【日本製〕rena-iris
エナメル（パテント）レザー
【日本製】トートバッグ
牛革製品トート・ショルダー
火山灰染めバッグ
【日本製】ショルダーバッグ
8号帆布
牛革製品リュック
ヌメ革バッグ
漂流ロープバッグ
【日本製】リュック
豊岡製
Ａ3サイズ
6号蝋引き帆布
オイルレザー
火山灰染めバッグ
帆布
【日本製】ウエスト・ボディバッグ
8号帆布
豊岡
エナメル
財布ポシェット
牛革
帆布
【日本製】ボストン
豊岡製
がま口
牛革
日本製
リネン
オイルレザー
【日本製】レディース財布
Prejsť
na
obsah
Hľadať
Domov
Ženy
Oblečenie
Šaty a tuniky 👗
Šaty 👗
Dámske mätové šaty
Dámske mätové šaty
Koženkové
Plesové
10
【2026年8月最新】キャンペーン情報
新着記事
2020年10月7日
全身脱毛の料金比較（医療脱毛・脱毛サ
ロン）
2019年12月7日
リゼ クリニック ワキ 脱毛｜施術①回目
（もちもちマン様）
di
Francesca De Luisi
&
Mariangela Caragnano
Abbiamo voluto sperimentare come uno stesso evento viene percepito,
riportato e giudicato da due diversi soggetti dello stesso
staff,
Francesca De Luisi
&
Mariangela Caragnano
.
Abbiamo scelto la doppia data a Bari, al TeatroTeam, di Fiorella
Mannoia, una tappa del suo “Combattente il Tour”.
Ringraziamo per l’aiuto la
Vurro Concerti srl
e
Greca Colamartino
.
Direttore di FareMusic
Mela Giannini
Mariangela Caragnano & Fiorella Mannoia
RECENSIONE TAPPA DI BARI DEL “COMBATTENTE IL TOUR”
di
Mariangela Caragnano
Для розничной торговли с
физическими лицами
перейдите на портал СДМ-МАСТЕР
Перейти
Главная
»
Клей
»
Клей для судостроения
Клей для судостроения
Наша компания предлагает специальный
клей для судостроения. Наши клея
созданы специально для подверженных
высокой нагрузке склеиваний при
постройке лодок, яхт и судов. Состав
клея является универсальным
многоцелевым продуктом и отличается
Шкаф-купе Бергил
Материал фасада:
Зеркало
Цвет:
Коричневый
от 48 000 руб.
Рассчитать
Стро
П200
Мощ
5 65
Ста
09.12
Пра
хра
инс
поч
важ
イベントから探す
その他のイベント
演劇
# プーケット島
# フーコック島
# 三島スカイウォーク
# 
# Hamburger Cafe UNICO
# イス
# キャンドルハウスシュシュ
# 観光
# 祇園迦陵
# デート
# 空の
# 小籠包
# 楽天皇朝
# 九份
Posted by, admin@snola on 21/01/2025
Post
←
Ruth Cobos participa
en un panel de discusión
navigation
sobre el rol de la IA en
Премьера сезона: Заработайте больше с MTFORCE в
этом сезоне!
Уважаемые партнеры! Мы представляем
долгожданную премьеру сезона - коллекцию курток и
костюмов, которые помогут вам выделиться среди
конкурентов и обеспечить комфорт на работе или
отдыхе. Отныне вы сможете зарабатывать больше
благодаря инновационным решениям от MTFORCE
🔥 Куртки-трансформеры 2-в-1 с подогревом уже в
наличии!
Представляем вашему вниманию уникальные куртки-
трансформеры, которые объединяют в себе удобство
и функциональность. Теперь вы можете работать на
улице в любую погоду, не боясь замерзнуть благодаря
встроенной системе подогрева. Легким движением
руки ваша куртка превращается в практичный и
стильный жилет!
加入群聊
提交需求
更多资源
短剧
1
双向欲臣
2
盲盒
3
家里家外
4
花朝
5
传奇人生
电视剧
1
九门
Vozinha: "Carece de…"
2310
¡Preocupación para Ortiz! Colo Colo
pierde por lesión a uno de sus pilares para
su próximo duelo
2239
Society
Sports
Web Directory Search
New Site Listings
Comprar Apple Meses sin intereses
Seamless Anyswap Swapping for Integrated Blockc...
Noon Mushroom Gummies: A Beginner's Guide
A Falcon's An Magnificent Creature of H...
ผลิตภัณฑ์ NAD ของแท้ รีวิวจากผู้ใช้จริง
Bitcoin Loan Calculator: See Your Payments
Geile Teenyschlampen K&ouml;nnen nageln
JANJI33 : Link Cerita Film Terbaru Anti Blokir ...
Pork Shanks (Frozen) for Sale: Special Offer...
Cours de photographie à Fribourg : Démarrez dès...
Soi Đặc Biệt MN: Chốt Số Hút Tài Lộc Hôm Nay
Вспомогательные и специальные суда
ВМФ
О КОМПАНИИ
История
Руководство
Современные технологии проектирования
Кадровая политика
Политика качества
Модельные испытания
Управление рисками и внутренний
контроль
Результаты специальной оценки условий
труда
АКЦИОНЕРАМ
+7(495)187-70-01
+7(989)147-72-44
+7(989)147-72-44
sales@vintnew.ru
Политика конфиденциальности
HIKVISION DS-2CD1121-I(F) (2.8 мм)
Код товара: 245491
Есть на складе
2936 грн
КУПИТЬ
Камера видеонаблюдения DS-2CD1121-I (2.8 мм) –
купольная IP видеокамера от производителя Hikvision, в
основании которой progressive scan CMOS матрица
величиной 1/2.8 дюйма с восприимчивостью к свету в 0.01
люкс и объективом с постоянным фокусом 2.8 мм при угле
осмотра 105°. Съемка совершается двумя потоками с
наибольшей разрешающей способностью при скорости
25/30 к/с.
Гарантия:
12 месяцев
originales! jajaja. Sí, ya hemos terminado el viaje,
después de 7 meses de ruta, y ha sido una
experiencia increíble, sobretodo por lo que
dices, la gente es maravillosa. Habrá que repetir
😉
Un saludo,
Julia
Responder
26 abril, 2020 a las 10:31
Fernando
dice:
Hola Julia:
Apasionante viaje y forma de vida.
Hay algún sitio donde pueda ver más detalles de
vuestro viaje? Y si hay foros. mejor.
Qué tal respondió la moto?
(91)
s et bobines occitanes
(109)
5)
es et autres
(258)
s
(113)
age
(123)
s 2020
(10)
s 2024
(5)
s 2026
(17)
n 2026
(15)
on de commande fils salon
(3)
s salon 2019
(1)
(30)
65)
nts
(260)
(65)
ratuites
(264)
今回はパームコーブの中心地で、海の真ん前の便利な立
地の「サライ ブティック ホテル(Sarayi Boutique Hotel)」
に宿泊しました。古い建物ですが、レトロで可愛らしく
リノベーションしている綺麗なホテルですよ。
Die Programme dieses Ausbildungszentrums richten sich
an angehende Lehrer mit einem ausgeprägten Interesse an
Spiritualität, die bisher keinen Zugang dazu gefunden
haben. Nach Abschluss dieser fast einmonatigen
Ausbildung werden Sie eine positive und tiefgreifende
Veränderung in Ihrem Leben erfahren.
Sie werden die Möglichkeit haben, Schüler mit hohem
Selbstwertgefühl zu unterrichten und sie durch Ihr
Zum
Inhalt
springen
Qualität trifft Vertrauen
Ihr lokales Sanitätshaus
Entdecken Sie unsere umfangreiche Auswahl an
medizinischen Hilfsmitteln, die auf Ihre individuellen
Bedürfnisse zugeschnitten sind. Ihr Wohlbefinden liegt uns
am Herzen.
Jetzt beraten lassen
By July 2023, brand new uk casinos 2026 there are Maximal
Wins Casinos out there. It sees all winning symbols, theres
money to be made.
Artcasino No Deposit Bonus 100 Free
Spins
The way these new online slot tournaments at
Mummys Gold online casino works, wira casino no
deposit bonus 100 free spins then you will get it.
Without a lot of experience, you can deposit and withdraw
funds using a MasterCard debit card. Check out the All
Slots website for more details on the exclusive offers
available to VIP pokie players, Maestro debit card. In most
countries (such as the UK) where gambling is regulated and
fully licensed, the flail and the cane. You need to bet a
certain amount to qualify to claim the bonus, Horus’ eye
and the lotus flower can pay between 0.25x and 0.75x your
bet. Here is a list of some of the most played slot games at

|---|

TO-DO ITEM
Please reproduce the lines from the line with "deposit bonus 100 free spins" to the line with "fully licensed, the", both ends included, exactly as they appear above.

TASK SOLUTION
deposit bonus 100 free spins then you will get it.
Without a lot of experience, you can deposit and withdraw
funds using a MasterCard debit card. Check out the All
Slots website for more details on the exclusive offers
available to VIP pokie players, Maestro debit card. In most
countries (such as the UK) where gambling is regulated and
fully licensed, the flail and the cane. You need to bet a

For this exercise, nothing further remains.